L'AI Act : un premier texte qui omet les enjeux informationnels
Alors que le Parlement européen s’apprête à voter le projet de législation européenne sur l’Intelligence artificielle (AI Act), Reporters sans frontières (RSF) regrette que ce texte fondateur néglige d’intégrer la protection du droit à l’information, en n’octroyant pas aux algorithmes impliqués dans la production et la distribution de l'information le statut de systèmes à “haut risque”, soumis à une régulation plus stricte de leur mise sur le marché.
Si l’AI Act marque un pas en avant en intégrant des mesures telles que le marquage obligatoire des contenus générés par IA, en faveur duquel RSF s’était exprimé, et la transparence autour de l'utilisation des contenus protégés par les droits d'auteur dans les bases de données d'entraînement des modèles de langage, le texte législatif que s’apprêtent à voter les députés européens ce 13 mars 2024, est incomplet. Les mesures prévues ne suffiront pas à protéger le droit à l’information. L'absence de dispositifs juridiques spécifiques aux enjeux informationnels dans le texte final constitue un grave manque.
La production d’information doit bénéficier de la même protection que les autres systèmes interférant dans des domaines cruciaux comme l’éducation, la justice ou les élections, en lui octroyant la qualification de systèmes à “haut risque”. Cette qualification implique un encadrement strict avant la mise sur le marché des systèmes d’IA.
"L’accès à l’information est l’un des piliers de la démocratie, et ne pas considérer que les systèmes interférant avec ce droit sont à “haut risque” est incompréhensible. Cette absence de protection est d’autant plus préoccupante que plus de la moitié du globe compte sur des algorithmes d’intelligence artificielle pour s’informer via les réseaux sociaux. L’AI Act est un véhicule législatif idéal pour contraindre les fabricants de ces systèmes à la transparence et à mettre ces IA au service de l’information. Les premières bases que pose l’AI Act, voté par les députés européens en ce mois de mars, devront être élargies et consolidées pour combler ce manque.”
Vincent Berthier
Responsable du bureau technologies de RSF.
Le texte de l’AI Act repose sur une classification en plusieurs systèmes selon les risques qu’ils font peser sur la démocratie. Deux catégories sont particulièrement strictes : celle du “risque inacceptable”, qui désigne des systèmes rigoureusement interdits dans l’Union, et celle des systèmes à “haut risque”, autorisés sur le marché seulement s’ils se conforment à des exigences très élevées sur la qualité des données, l’évaluation des risques, la transparence ou la validation humaine.

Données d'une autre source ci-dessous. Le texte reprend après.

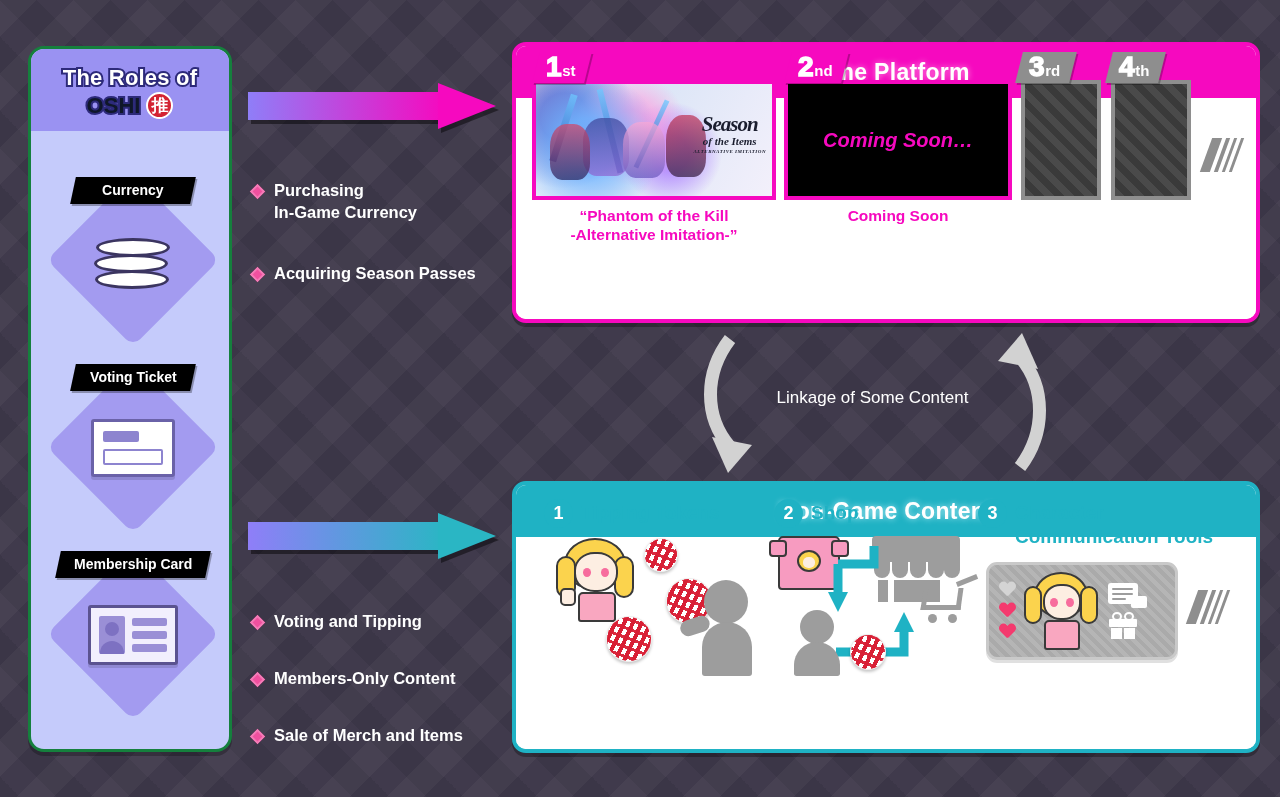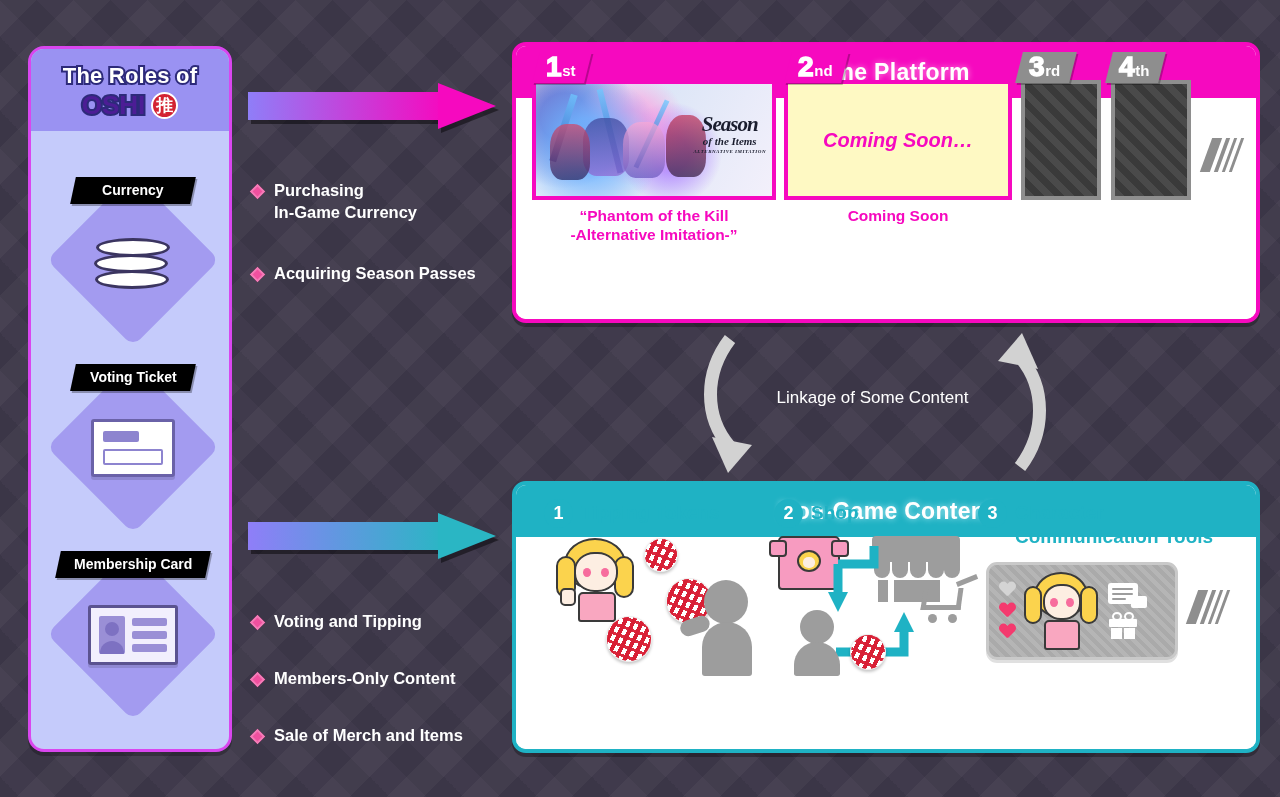"The Roles of" #roles-card { border: 3px solid #d946ef -> 3px solid #15803d }
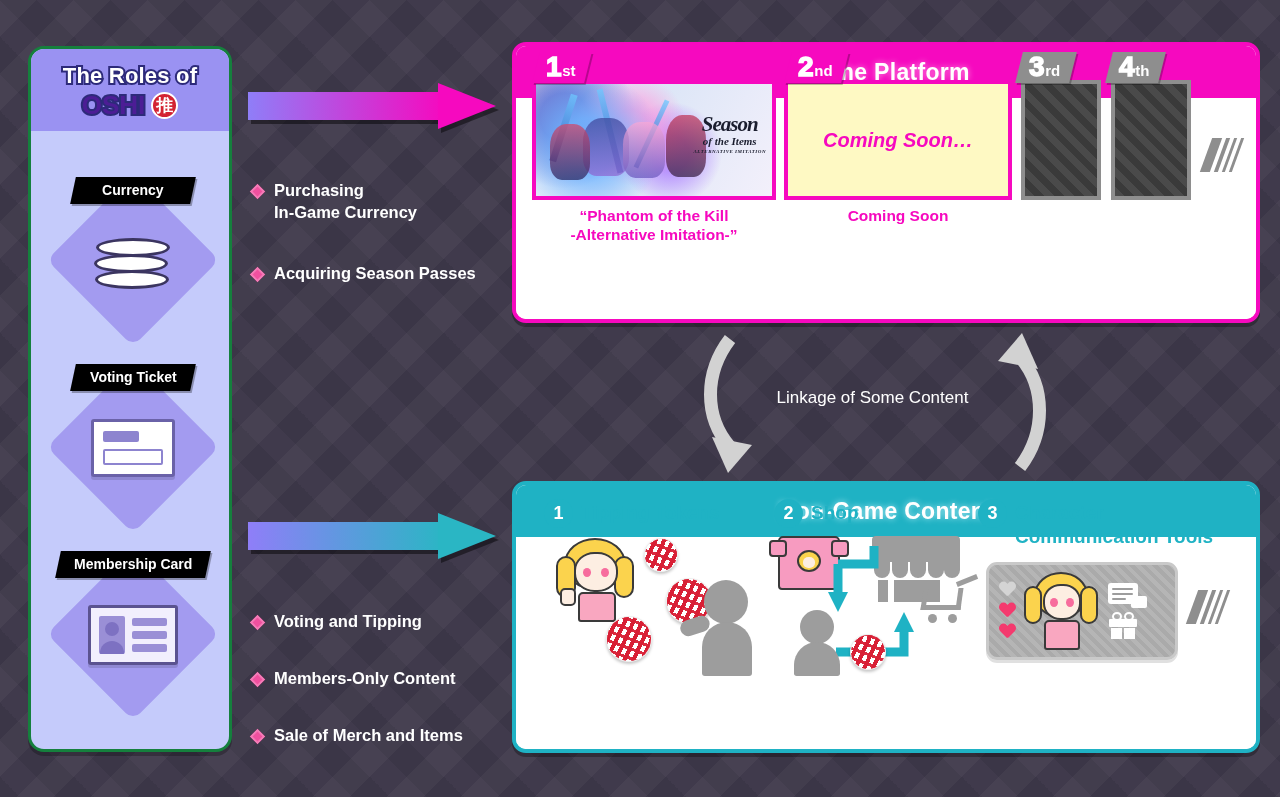"OSHI" .roles-l2 { color: #4c1d95 -> #0f172a; font-size: 26px -> 22px }
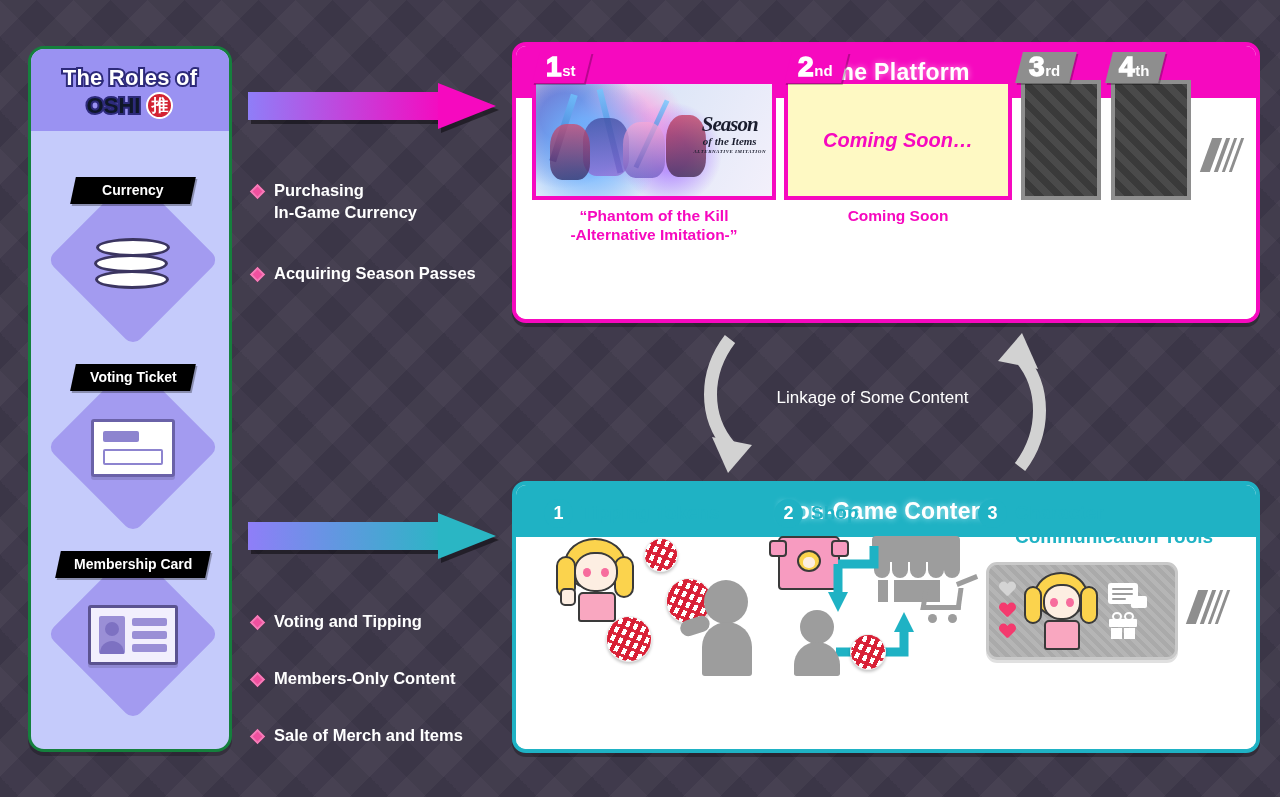"Coming Soon…" .coming-tile { background: #fef9c3 -> #000000 }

Les algorithmes de curation et de recommandations de contenus utilisés sur les grandes plateformes d’informations, mais aussi les robots conversationnels, les moteurs de recherche et les outils de production de contenus comme ChatGPT devraient être soumis à de telles exigences.
Le Forum sur l'information et la démocratie, dont RSF est co-fondateur, a, dans un rapport complet, adressé aux États comme aux concepteurs d’IA des recommandations très concrètes pour mettre en place les garanties démocratiques nécessaires pour protéger notre espace informationnel. Le rapport préconise par exemple de rendre accessible le contenu des bases d’entraînement à travers des interfaces ergonomiques, comme un moteur de recherche par exemple, et appelle les Etats à soutenir le développement de bases de données de langues et cultures peu représentées dans les systèmes d’IA, notamment en finançant des médias produisant des contenus dans ces langues.